Officers from Police Scotland confirmed a 36-year-old man was detained in the city on Saturday night after reports of a number of alleged grooming offences were handed over to them.
The male has subsequently been charged and will appear at Dundee Sheriff Court on Monday.
Local inspector Nicky McGovern asked for police to be allowed to do their job and that all reasonable steps are being carried out by officers to protect the public.
DI McGovern said: “We take these reports very seriously and are currently making enquiries into what was reported to us last night.
“I would urge the local community to allow us to make the necessary enquiries and not take matters into their own hands.
“I would like to reassure the public that all reasonable steps are being taken to protect them.”
A “child protection” vigilante group posted a video online after filming themselves attending the door of a man thought to be living in the Lochee area.

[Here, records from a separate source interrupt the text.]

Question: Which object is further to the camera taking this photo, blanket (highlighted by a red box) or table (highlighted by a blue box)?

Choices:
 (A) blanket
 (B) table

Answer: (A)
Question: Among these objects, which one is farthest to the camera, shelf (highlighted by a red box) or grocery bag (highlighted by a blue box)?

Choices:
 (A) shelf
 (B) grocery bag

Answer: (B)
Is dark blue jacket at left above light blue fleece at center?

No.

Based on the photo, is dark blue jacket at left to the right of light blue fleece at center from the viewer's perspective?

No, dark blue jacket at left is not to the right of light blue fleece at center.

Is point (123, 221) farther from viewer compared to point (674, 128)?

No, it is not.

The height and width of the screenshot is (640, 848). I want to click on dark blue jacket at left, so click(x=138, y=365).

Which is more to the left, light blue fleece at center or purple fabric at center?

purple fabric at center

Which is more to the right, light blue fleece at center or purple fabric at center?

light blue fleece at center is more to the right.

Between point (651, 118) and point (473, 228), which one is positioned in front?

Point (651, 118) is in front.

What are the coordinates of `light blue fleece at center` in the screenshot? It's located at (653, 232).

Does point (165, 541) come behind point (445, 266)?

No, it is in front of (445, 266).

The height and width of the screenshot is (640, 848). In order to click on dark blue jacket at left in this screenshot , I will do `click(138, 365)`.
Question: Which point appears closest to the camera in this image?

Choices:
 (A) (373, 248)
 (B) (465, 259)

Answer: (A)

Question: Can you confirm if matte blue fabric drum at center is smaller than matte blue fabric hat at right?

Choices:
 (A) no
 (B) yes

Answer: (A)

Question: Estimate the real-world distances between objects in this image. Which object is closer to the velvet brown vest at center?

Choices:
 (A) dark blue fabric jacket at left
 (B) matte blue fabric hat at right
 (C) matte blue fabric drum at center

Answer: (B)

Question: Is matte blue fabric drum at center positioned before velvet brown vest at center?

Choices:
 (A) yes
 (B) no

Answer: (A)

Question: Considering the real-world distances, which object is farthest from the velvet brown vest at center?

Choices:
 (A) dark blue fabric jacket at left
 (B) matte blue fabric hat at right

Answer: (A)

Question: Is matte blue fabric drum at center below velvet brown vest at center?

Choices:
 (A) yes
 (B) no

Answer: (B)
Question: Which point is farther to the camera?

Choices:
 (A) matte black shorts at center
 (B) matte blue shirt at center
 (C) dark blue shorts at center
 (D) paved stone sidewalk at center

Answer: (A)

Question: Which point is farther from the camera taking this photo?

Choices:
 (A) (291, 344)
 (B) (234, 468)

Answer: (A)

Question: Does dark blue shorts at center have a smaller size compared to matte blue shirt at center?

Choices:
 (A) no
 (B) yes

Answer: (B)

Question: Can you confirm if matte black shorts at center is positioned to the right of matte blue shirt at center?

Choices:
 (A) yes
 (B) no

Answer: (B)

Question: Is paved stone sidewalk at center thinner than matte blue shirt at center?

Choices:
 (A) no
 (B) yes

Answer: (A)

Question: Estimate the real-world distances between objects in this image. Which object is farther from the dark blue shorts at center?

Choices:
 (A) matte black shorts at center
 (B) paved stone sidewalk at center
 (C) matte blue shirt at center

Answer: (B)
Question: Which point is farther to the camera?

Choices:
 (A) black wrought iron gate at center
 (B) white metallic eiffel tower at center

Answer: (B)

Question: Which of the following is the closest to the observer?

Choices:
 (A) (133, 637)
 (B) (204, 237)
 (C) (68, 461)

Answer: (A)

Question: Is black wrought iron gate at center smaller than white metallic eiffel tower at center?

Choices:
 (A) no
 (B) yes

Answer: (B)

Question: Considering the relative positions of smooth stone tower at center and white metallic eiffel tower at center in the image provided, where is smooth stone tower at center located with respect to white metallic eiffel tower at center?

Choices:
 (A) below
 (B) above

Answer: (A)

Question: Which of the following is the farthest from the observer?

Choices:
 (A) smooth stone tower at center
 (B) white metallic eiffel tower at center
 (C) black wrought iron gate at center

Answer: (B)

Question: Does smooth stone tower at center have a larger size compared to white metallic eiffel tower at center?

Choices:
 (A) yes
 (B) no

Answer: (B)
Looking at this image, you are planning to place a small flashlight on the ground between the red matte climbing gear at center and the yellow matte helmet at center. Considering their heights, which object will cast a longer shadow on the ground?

The group, who call themselves Creep Catchers, say they are a collection of concerned parents who have come together because they feel police forces across the country are “struggling” to hunt child sex offenders.
A similar “paedo hunters” group, Dark Justice, snared a former Dundee bus driver in 2014 who was later convicted of attempting to meet a 14-year-old child for sexual activity in Newcastle.
Ronald Young, from 
Montrose, sent explicit messages involving bestiality to what he thought was a 13-year-old girl he befriended online before making the 200-mile journey to Tyneside to meet her.
It transpired Young had been engaging in vile discussions with a member of the group, who turned up to meet the convicted sex offender at Newcastle central train station.
The two-man Dark Justice team held on to Young until he could be arrested and handed a dossier of his activities to police.